Her jaw tightened, eyes still locked on the dark ahead.

I shifted my weight under her, my free hand brushing the kunai at my thigh. My pulse hammered in my ears.

"Move a little closer," Shigure murmured, her hand tightening on my shoulder.

I frowned, stopping mid-step. "Closer? If it's Iwa, we're dead."

Her eyes met mine, calm but sharp. No fear there, just certainty.. My jaw tightened, but after a long second, I shifted forward anyway, slow and wary.

As I moved forward, I felt something strange. The faintest pulse from her chakra brushing against me in uneven bursts. Not steady like when she healed me, this was deliberate. A rhythm.

A signal.

My head snapped to the side, studying her. She didn't even look at me, just kept her gaze on the dark ahead.

A code, I realized. She was telling someone we were here.

The underbrush stirred before I could think more. Four figures dropped into view, silent and sharp, the gleam of metal catching what little moonlight there was. One knelt low with a ninja hound at his side, an Inuzuka, no mistaking the clan's stance. The other three fanned out, weapons half-raised.

"Identify yourselves," the tallest man demanded, voice curt.

For a heartbeat, I braced, every muscle coiled tight.
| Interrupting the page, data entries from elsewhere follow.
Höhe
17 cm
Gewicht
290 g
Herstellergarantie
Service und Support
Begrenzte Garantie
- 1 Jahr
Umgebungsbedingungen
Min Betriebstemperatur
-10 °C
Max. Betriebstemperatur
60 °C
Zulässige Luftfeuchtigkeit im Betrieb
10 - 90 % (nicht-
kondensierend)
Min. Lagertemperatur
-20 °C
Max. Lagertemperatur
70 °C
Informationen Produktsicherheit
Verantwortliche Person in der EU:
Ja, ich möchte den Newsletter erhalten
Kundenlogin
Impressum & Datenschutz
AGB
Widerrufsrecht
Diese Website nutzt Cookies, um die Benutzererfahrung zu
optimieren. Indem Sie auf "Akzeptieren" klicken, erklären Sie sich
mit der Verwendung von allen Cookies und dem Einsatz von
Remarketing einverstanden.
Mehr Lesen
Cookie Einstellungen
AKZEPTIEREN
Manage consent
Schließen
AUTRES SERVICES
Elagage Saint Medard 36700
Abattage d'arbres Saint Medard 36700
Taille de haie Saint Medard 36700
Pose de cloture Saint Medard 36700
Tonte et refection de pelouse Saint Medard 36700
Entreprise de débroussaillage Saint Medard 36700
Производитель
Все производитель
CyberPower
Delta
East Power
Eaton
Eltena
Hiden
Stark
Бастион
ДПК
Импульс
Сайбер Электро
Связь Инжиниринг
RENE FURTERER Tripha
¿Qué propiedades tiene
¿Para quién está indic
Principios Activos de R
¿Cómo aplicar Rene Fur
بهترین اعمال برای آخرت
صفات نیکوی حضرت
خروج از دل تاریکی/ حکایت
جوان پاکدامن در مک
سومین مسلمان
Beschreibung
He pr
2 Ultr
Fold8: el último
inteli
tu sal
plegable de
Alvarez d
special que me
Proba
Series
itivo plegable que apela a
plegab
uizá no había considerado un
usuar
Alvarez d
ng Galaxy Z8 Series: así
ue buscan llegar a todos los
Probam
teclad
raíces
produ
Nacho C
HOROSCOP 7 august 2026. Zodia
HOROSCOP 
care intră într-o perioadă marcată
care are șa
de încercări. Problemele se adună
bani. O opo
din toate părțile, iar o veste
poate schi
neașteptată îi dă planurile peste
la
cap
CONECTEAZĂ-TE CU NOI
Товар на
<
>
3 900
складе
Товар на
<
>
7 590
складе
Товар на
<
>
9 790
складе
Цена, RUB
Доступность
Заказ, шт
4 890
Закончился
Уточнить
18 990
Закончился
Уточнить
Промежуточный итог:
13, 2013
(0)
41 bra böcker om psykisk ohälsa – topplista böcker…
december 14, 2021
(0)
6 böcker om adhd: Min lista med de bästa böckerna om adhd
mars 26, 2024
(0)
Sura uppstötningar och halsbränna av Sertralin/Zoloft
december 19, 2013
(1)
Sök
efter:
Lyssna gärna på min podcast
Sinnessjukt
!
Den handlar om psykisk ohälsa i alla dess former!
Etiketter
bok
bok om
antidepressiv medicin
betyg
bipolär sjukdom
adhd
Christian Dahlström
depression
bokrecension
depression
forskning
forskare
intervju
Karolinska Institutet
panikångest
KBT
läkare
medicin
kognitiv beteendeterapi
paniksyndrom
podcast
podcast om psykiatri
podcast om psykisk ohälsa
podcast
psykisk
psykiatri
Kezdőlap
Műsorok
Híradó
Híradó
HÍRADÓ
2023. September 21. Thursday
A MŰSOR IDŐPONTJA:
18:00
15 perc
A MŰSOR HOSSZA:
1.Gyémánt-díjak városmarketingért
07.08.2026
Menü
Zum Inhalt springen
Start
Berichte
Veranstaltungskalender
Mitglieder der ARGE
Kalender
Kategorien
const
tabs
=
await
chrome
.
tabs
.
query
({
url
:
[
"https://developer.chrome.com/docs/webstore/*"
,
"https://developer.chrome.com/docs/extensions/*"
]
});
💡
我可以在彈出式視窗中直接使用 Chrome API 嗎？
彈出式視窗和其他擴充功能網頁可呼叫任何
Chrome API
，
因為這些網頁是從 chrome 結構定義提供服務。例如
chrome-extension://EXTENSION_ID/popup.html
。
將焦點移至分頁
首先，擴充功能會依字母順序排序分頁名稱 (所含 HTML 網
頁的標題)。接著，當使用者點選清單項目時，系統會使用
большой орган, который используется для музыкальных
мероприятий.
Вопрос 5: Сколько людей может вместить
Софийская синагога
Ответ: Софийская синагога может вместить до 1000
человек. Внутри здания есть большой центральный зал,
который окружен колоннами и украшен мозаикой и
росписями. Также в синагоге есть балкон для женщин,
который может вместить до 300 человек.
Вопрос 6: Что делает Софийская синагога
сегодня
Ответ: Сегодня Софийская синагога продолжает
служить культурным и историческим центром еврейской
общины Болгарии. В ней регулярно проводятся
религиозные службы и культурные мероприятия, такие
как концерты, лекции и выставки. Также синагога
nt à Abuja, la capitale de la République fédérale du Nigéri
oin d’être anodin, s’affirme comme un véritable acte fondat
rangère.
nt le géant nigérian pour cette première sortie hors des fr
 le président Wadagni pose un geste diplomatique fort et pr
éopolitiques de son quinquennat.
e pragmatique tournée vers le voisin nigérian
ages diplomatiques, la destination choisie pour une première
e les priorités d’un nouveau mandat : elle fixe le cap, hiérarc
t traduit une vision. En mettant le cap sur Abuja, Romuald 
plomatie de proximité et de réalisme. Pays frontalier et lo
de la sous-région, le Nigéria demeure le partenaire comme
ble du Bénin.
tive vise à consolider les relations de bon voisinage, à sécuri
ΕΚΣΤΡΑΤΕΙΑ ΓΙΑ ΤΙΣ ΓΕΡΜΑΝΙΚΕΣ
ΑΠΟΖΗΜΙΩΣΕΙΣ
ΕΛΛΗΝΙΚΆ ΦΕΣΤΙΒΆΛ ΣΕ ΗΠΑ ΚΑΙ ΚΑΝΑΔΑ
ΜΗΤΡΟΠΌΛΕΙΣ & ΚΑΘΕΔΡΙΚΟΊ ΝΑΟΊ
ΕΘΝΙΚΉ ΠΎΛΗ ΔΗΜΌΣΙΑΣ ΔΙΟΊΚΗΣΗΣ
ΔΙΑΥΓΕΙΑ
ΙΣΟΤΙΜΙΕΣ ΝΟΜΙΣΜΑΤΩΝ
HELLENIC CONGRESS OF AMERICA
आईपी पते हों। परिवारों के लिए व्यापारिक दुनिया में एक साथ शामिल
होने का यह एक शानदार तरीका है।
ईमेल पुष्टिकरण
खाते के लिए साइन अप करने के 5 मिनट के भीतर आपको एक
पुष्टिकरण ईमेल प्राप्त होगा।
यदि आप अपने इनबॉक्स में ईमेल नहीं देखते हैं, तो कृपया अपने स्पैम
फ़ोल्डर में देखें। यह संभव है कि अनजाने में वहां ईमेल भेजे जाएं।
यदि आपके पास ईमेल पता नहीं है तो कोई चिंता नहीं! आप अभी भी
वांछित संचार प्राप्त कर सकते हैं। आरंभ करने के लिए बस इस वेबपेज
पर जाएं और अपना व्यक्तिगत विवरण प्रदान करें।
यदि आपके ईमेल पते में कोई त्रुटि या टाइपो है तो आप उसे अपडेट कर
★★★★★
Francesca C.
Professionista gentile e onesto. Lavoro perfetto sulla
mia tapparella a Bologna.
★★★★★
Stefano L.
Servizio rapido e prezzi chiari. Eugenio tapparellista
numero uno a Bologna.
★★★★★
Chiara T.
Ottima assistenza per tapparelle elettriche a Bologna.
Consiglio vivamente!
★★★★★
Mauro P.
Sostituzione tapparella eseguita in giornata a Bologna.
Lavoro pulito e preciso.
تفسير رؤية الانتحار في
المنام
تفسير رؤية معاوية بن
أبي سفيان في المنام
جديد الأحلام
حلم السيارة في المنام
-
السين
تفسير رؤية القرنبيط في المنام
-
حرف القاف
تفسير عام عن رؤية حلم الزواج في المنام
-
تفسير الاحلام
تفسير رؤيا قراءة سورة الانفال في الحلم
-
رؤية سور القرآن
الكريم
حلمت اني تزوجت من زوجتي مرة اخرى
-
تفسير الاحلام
Then Shigure spoke, steady as stone. "Tokubetsu Jōnin Shigure, on return from assignment. Injured."

The effect was instant. Weapons lowered, postures eased. The Inuzuka muttered something to his hound, who gave a short bark, tail swishing once.

Relief bled through me in a rush so strong my knees almost buckled. Konoha. Thank you God.

"Understood," the leader said, giving a curt nod. "We'll take you both to camp. It's close."

Two of them moved in without hesitation, flanking us as if they'd trained for this moment all their lives. I adjusted Shigure's weight against me, finally letting my shoulders loosen just a fraction.

The trees seemed less heavy now, the night less suffocating. For the first time since I'd stumbled into this damned mess, I let myself believe I might actually make it.